The people of Israel, when they suffered the loss of their kingdom, the loss of the temple and the holy city, the loss of their economy and culture and life as God’ people in the world, felt like they were back in the wilderness and the desert that they had come from.

 

It seemed like a calamity and the end of the world.  And in some ways, it was.

 

It seemed like a terrible punishment and a terrible price to have to pay.  And in some ways, it was.

 

It was something they wished God would save them and insulate them from, something against which God would give them a safe and comfortable shelter, something that God would keep them from having to suffer along with other, less chosen people.  But it wasn’t.

 

Instead, the prophet says, it’s in the desert that new life will come.  It’s in the wilderness that new things will bloom for you and come to life in you, and be signs to you and to others of the love of God at work in the world as it is. 

 

It's in the hard times and in the storms that your eyes and ears will be able to see and to hear new things, your legs will walk in new places and your hands reach out in new ways, and your voice will learn to praise God in new ways and for new kinds of things.  And as you move beyond the old normal – now broken and irretrievable, you will find in the chaos of the new normal, the pieces you need for a new and truer life – the things you need to grow a little more towards who and how you are really meant to be.

 

Every Christmas, I try to find a Christmas book to give to the grandkids – a single Christmas book of some kind for the whole family to read – or have read to them, together.  Spoiler alert!

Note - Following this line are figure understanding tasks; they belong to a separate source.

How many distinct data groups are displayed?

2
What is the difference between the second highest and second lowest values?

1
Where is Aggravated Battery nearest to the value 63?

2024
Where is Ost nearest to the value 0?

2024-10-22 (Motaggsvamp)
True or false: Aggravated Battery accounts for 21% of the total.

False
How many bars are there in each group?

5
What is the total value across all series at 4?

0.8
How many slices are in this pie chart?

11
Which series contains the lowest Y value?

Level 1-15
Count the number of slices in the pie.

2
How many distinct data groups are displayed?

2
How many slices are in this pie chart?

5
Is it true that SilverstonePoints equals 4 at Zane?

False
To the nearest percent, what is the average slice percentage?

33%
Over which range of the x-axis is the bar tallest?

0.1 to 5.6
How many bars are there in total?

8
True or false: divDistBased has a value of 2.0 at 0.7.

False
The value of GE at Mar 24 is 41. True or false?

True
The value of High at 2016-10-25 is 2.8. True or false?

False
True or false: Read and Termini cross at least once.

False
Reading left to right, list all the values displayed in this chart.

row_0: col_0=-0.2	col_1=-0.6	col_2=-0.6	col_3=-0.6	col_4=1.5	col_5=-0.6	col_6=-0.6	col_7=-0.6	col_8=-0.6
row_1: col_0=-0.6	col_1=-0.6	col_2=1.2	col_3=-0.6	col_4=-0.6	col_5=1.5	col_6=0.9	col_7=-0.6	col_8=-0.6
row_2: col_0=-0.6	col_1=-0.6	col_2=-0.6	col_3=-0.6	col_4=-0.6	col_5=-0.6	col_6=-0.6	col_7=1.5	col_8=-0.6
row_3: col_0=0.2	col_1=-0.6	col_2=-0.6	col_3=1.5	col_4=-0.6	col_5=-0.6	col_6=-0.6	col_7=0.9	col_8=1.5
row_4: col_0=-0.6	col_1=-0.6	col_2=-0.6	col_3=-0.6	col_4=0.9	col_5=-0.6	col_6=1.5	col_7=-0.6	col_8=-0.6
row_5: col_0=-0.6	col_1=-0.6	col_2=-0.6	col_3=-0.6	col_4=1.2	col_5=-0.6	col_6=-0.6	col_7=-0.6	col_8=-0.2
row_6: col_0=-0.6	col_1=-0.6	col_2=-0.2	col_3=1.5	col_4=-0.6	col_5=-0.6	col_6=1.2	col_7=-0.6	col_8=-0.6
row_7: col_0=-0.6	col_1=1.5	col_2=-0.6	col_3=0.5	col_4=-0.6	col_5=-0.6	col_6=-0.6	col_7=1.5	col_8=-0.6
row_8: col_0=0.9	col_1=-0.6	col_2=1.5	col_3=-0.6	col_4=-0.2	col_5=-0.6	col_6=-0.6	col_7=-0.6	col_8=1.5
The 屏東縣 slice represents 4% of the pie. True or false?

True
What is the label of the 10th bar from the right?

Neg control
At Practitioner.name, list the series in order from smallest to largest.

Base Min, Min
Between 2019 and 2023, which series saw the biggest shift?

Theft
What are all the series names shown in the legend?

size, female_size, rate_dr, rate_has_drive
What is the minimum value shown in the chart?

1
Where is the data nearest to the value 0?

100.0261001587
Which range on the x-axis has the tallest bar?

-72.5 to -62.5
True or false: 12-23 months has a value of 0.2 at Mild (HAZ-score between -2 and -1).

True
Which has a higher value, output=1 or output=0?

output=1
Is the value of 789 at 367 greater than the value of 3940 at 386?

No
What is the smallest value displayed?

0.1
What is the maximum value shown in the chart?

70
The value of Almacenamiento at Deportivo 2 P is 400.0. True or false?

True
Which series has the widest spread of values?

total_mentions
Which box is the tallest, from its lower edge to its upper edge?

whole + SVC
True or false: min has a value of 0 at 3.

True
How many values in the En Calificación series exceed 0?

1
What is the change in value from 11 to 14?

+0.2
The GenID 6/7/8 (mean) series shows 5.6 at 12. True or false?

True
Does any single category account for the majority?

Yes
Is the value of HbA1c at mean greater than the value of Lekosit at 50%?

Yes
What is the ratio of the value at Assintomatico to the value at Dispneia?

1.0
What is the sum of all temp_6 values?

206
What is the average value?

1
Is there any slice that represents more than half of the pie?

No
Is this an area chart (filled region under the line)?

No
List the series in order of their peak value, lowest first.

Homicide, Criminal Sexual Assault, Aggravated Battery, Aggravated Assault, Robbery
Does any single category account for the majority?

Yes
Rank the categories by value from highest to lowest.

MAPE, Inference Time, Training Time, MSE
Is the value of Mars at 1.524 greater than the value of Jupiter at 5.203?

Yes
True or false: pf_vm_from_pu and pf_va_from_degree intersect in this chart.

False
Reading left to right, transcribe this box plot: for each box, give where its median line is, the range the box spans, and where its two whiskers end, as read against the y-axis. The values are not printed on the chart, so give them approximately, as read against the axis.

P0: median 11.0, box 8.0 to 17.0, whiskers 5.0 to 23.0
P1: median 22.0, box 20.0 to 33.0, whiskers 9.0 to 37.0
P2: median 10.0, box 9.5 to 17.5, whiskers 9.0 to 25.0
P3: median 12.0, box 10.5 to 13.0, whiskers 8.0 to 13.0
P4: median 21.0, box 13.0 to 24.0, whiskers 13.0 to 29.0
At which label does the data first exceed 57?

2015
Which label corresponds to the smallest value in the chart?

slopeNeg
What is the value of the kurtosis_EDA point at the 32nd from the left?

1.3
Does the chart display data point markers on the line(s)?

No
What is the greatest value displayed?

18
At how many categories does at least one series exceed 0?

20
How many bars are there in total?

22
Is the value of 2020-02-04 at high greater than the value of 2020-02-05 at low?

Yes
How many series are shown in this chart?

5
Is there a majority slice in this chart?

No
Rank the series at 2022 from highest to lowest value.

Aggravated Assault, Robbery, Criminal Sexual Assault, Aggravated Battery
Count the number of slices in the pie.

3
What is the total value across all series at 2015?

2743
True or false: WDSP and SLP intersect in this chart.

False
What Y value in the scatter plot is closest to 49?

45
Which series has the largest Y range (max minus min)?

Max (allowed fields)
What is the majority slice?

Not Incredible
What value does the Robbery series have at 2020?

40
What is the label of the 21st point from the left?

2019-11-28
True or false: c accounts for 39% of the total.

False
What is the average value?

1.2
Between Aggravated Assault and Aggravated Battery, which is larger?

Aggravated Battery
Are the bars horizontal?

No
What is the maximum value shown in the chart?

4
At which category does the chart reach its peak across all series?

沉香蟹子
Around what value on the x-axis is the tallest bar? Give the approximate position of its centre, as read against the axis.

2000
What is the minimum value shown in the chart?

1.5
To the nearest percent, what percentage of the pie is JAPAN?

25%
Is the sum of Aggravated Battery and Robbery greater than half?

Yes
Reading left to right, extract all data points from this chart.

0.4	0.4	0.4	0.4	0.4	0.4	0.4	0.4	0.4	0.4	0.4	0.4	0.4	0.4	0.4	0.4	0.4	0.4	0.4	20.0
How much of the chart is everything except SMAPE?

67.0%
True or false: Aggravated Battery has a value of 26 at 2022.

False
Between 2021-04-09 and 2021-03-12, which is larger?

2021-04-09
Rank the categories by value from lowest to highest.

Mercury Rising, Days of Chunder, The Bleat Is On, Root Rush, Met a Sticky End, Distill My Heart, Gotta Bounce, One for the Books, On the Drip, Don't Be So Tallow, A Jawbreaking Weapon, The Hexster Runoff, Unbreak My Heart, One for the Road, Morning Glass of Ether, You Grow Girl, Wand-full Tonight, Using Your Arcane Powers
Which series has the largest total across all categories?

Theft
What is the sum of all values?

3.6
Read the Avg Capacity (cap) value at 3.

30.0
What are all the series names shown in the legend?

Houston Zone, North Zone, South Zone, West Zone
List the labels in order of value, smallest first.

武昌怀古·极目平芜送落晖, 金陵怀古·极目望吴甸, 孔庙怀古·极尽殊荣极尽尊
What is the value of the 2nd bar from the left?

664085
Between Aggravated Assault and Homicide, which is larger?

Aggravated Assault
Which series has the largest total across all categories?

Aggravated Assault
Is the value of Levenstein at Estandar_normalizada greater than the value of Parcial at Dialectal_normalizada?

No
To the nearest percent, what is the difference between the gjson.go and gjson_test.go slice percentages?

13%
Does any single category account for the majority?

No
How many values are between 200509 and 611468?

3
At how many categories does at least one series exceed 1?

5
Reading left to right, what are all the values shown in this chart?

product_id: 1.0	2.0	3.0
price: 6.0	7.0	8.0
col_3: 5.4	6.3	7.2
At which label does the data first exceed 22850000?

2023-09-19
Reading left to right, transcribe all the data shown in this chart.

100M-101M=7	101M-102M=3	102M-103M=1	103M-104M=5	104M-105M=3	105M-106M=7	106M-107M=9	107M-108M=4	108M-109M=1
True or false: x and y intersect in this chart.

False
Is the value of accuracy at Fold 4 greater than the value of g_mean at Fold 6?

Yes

This year’s book is “A Northern Nativity” by William Kurelek.

 

William Kurelek was a Canadian painter and writer who died in 1977 at the age of 50, and who through his lifetime painted many series of pictures based on Christian themes and images.  “A Northern Nativity” is a series of a dozen or more paintings that portray the birth of Jesus if it were to happen today in Canada.  In the paintings, Christ is shown being born to Mary and Joseph to Inuit, to other First Nations, to blacks, to poor and marginalized people of all kinds, and in the settings that today are equivalent to a borrowed stable in an unfamiliar place – places like a city mission, a grain barn, a country schoolhouse, a boxcar on a railway siding, a poor fisherman’s shack.  

 


It's a moving meditation on who and where Jesus is in the world, and where we are called to meet him, if we are really to know and love him.

 

And what I think needs to be said, is that William Kurelek – the creator of these deeply sacred images, was himself a troubled person – one step out of mainstream normality.  He suffered depression and mental illness, spent time in an institution, was largely unrecognized through much of his life, was not successful in the way the world measures success.

 

But as the prophet says, sometimes it’s the desert and not just the well-tended garden that is the place where God’s joy is known, and it’s in the wasteland not just in the greenhouse that the flowers we most need, will bloom.

 

I don’t know what this means for you.  For me, it has meant being attentive and open to the places of sorrow and grief that I suffer myself or encounter in others, not running from them or trying to escape them, but intentionally spending time in those kinds of places, and letting God lead me through them to where, and what and how I am really meant to be.  To let the bad and hard things I and others suffer, help me grow in openness to God and in genuine love of all others around me. 

 

In other words, to grow in love of God and of neighbour, because isn’t that how and where we are meant to be?  Isn’t that what it means to come home to our selves and to God?